Mayawati ends trail on a simple note taking on rivals single-handedly 

Marked with simplicity, BSP supremo's campaign style focused on making a wider appeal to her constituency and letting her dedicated cadre work on the grass-roots without making any sound bytes.
Mayawati | PTI
Mayawati | PTI

LUCKNOW: During a month-long electioneering in UP amid roadshows and pompuous campaigns, BSP chief Mayawati remained conspicuous as she ended her campaign on Saturday--much ahead of the others.

Marked with simplicity, her campaign style focused on making a wider appeal to her constituency and letting her dedicated cadre work on the grass-roots without making any sound bytes. The BSP held two huge rallies a day on an average during the last one month of the campaign.

However, the BSP chief, in an unprecedented way, seemed forthcoming and media friendly this election.
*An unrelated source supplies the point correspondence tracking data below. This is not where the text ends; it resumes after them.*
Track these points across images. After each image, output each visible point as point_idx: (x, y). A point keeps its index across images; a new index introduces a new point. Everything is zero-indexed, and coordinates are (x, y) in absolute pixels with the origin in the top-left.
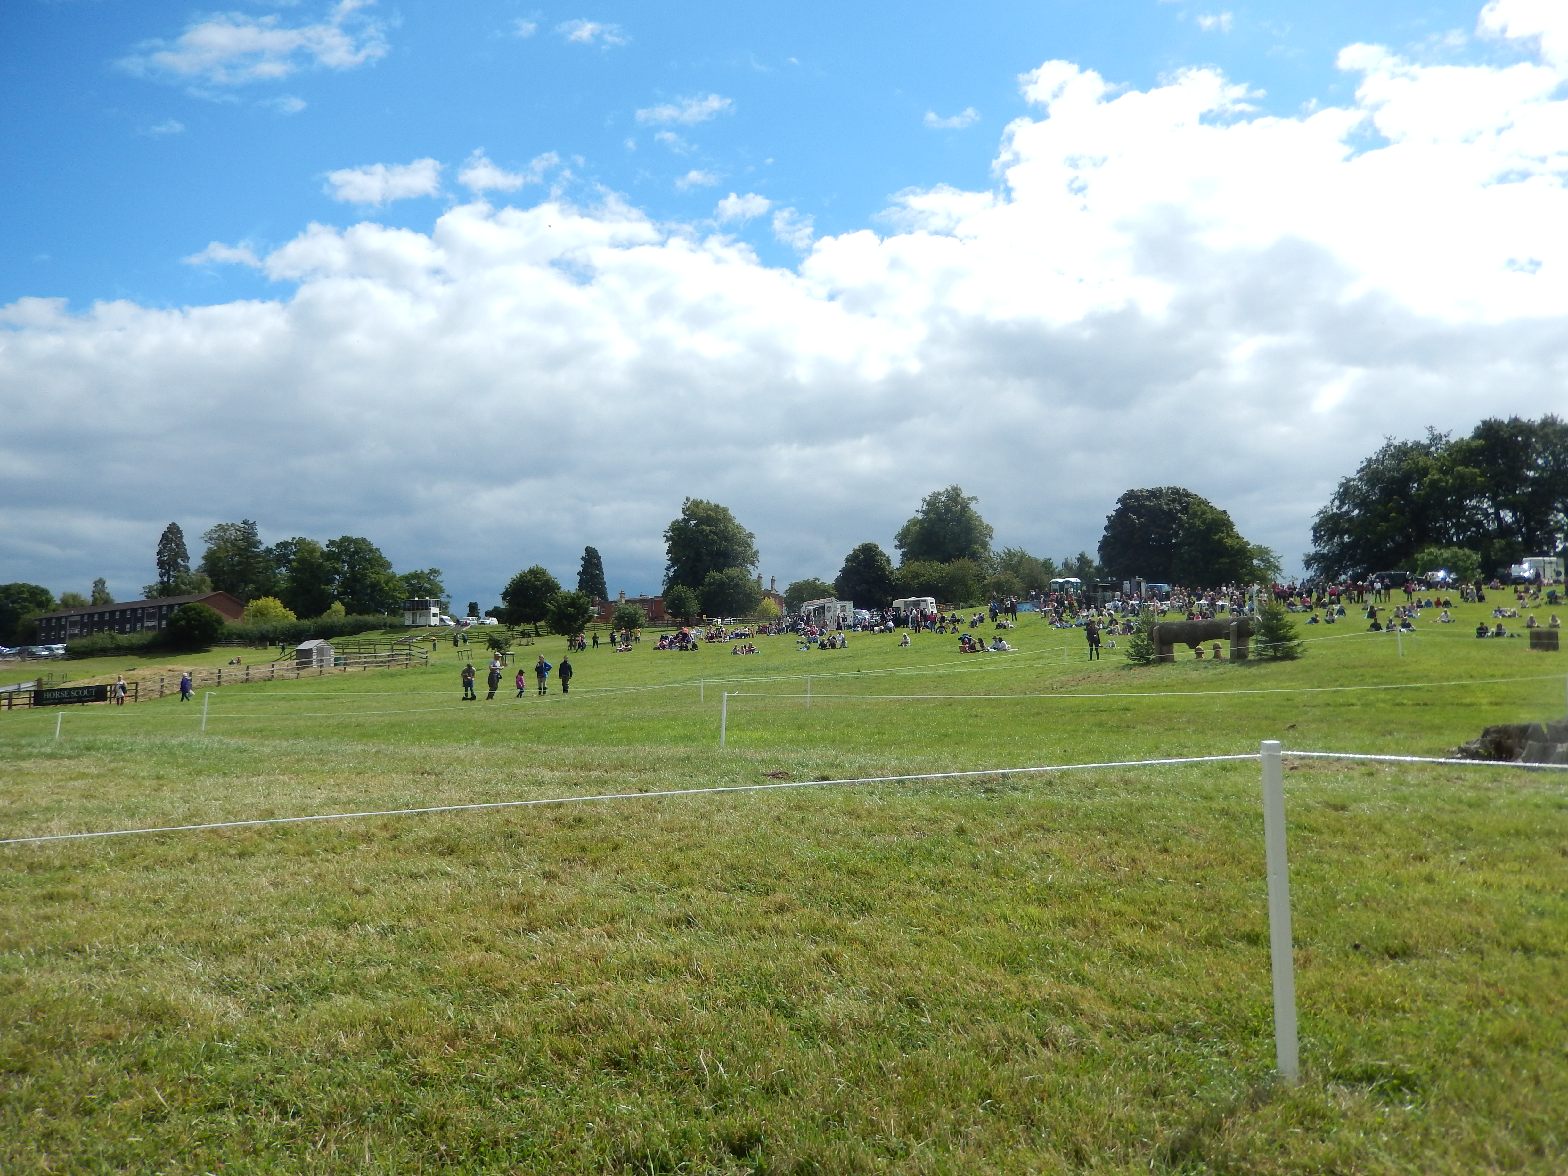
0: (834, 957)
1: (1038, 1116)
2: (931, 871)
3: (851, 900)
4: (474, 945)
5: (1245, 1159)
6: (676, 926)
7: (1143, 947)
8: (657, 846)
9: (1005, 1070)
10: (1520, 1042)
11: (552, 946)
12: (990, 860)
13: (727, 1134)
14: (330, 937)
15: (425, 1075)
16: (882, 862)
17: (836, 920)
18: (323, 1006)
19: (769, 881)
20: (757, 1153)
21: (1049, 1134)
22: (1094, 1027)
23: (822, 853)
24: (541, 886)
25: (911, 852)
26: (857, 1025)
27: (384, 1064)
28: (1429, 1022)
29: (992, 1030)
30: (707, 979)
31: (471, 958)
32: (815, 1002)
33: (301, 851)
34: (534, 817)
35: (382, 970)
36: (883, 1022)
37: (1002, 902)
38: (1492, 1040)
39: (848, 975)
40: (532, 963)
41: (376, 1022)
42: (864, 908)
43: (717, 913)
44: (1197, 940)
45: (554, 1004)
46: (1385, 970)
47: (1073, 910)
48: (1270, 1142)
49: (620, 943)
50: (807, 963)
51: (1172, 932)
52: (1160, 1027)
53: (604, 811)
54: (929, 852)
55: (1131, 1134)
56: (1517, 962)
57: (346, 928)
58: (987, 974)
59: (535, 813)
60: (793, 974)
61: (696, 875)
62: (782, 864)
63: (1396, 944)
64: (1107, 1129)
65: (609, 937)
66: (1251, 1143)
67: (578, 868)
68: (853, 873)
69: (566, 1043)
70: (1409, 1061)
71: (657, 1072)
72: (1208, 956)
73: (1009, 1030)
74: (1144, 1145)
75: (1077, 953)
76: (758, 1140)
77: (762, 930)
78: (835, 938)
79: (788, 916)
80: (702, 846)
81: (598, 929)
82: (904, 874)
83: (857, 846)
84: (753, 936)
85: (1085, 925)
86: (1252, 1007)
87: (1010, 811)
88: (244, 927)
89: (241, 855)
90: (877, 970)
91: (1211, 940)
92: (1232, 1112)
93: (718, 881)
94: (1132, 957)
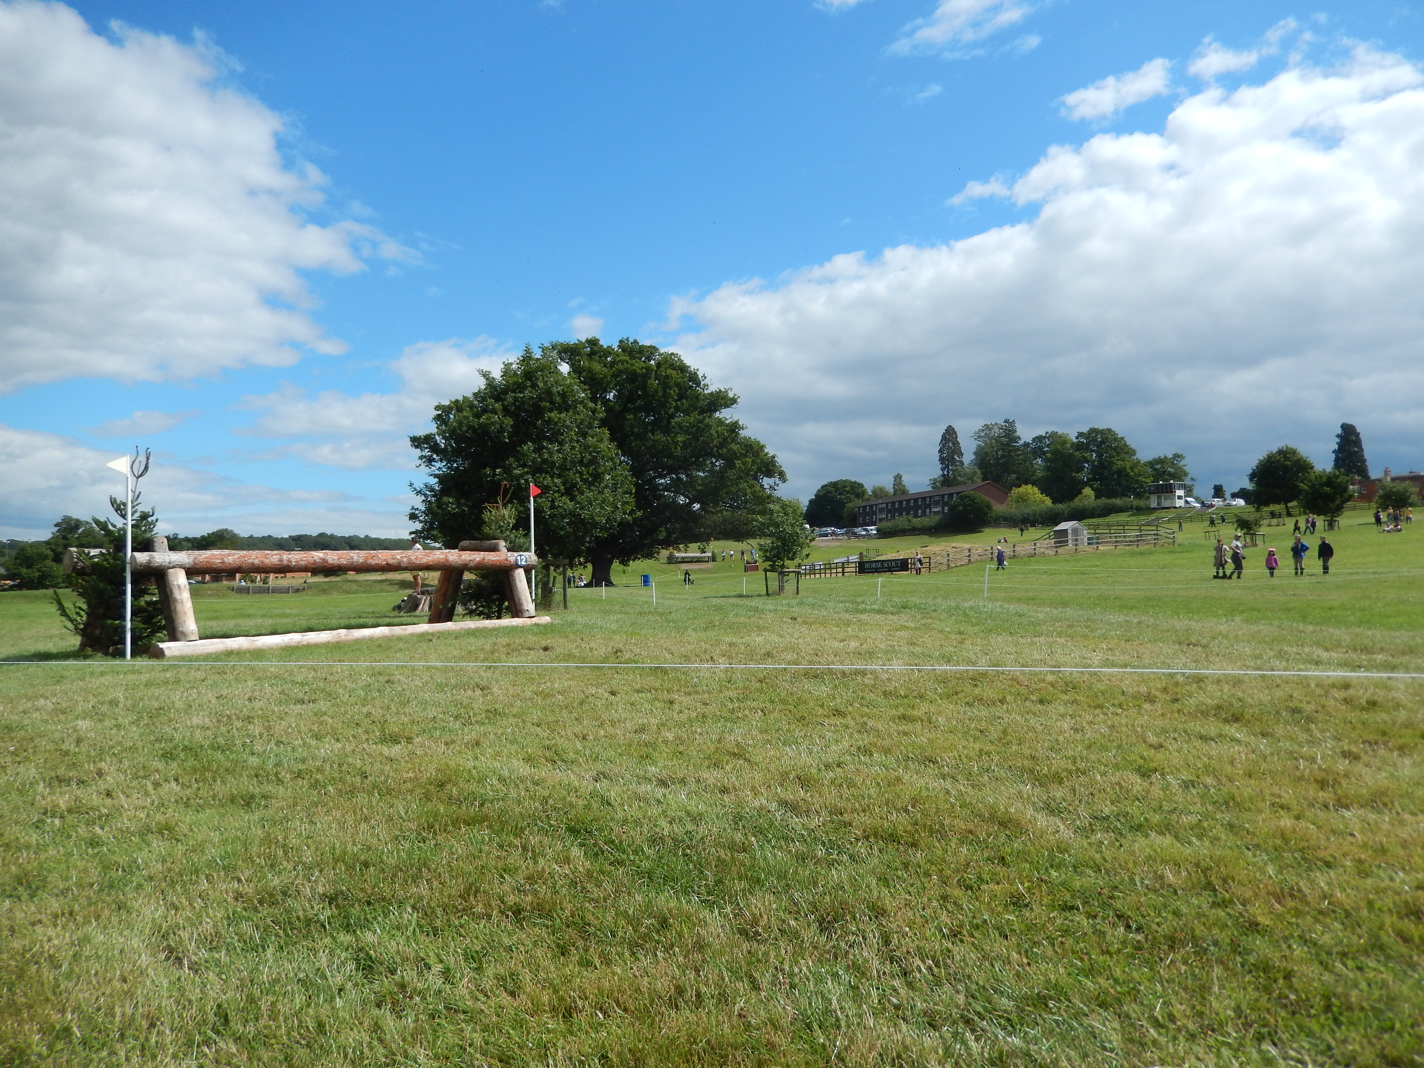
4: (1282, 812)
11: (1371, 826)
14: (1136, 783)
15: (1257, 924)
18: (1141, 840)
24: (1342, 765)
27: (1215, 905)
31: (1282, 823)
33: (1092, 704)
35: (1193, 819)
40: (1350, 839)
41: (1197, 865)
45: (1385, 885)
57: (1149, 776)
67: (1382, 752)
69: (1409, 927)
88: (1059, 764)
89: (1041, 702)
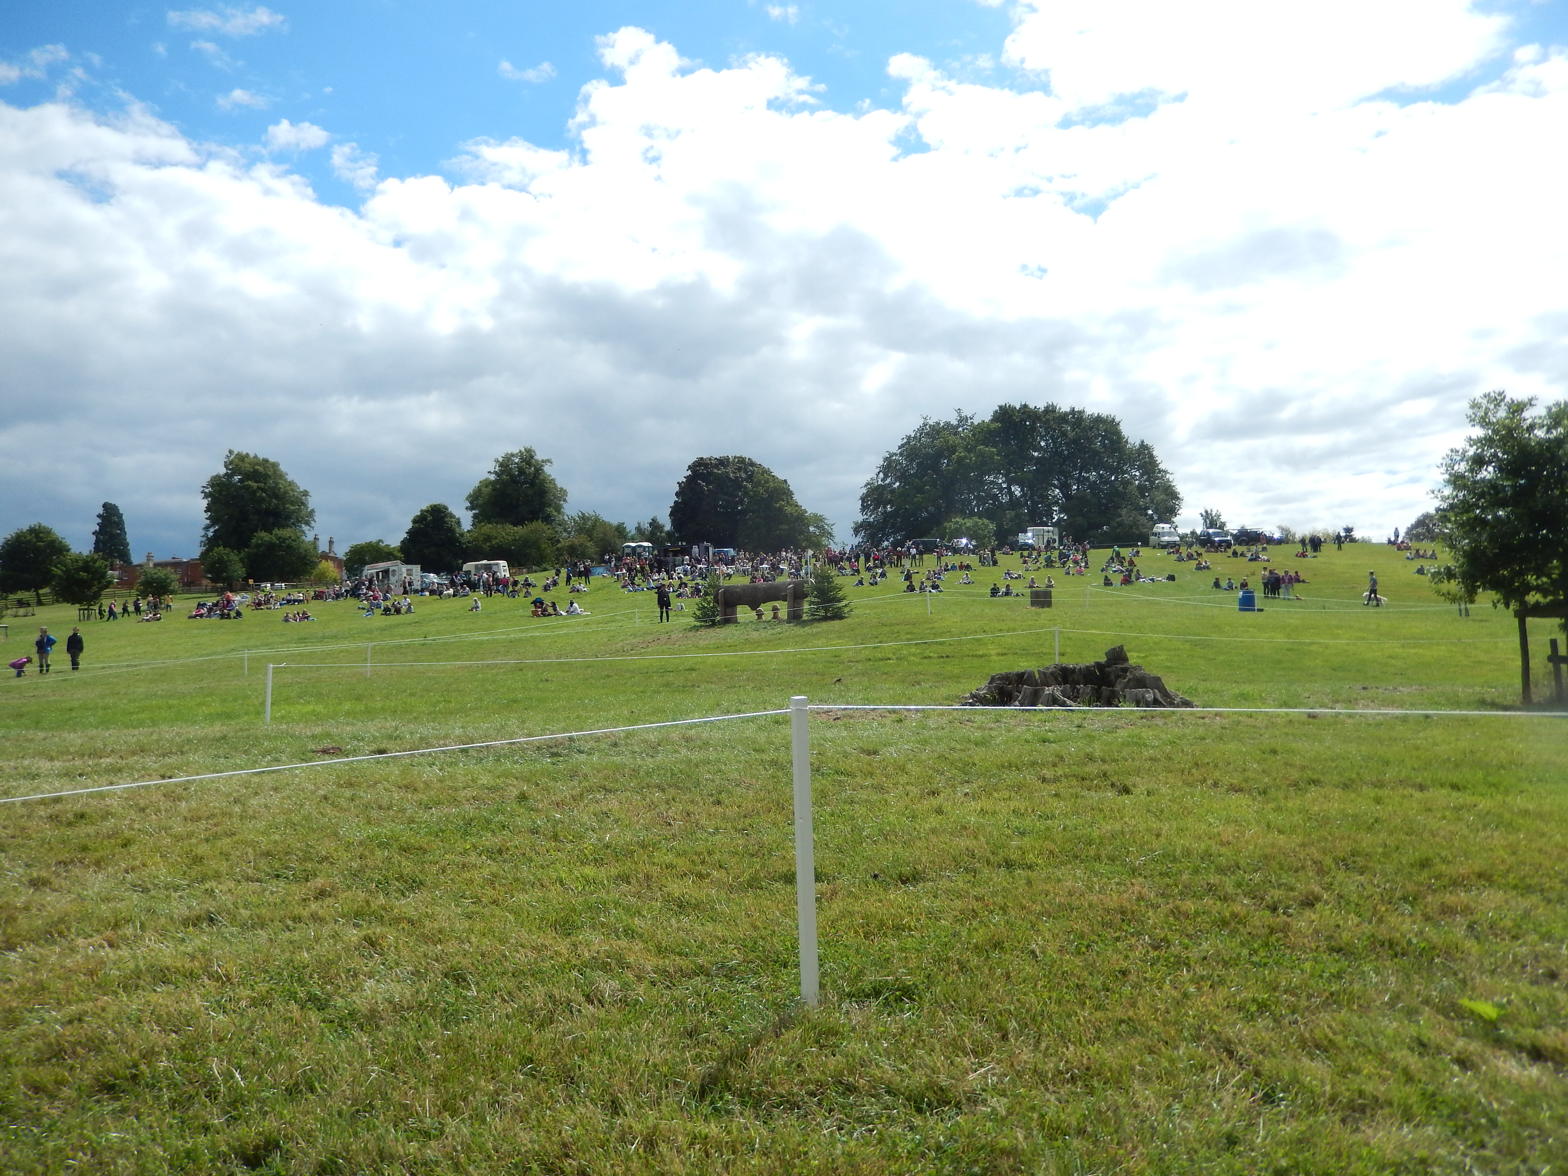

She had also organised a few one-way press conferences to read out her retorts to her political adversaries during the poll period.

In order to save the losing ground after her party’s rout in saffron surge of 2014 Lok Sabha elections, the BSP supremo had initiated her silent preparation for battle of UP two years ago. She had zeroed in on her candidates then and deputed them in their respective constituencies with the ‘mantra’ to strike a direct connect with their voters at ground level while she thoroughly worked out the Muslim-Dalit formula around social and demographic equations for her party. Subsequently, Mayawati fielded Muslim candidates on 99 seats and Dalits on 87.

Mayawati’s poll mechanics have always been based on her social engineering. In 2014 Lok Sabha elections, she might have failed to win a seat but managed to win 20 per cent vote share which the political pundits cannot ignore.

This time around, Mayawati tweaked her strategy a bit, maintaining an anti-BJP tone in her campaign in a bid to target the SP minority vote bank to make her Muslim-Dalit formula work in favour of BSP. She positioned herself diagonally opposite to the BJP, firing her barbs at the PM Narendra Modi mainly over demonetisation, projecting herself as their ‘messiah’ instead of the SP which was clearly embroiled in the family feud. 

Meanwhile, the BSP chief faced a series of rebellions when some prominent leaders like Swami Prasad Maurya and Brijesh Pathak and half a dozen MLAs quit the party. However, she overcame it quickly and did not allow her preparations to be hit. Her trusted lieutenants like and SC Mishra and Naseemuddin Siddiqui held ‘bhai chara meetings’ to ensure that their leader’s poll dynamics worked this time again. She also opened her doors to turncoats while others were trying to wriggle out of their feuds and had no hesitation in inducting mafia don-turned-MLA Mukhtar Ansari, to strengthen her position in eastern UP. In a centralised party like the BSP, there was little scope for rebels to upset her applecart. 

During her month-long campaign, she kept her political discourse focused mainly on PM Modi over demonetisation and CM Akhilesh Yadav--calling him babua and targeting him for ‘poor law and order situation’.

Having learnt her lessons during her last stint as CM, Mayawati assured the voters in all her rallies that she will not construct statues, memorials and museums in the State. Going with a manifesto, the Dalit leader doled out some pragmatic sops--waiving farmers’ loan, promise of posting working women in the home district of their spouse, posting cops in the home range--to the electorate during her campaign trail.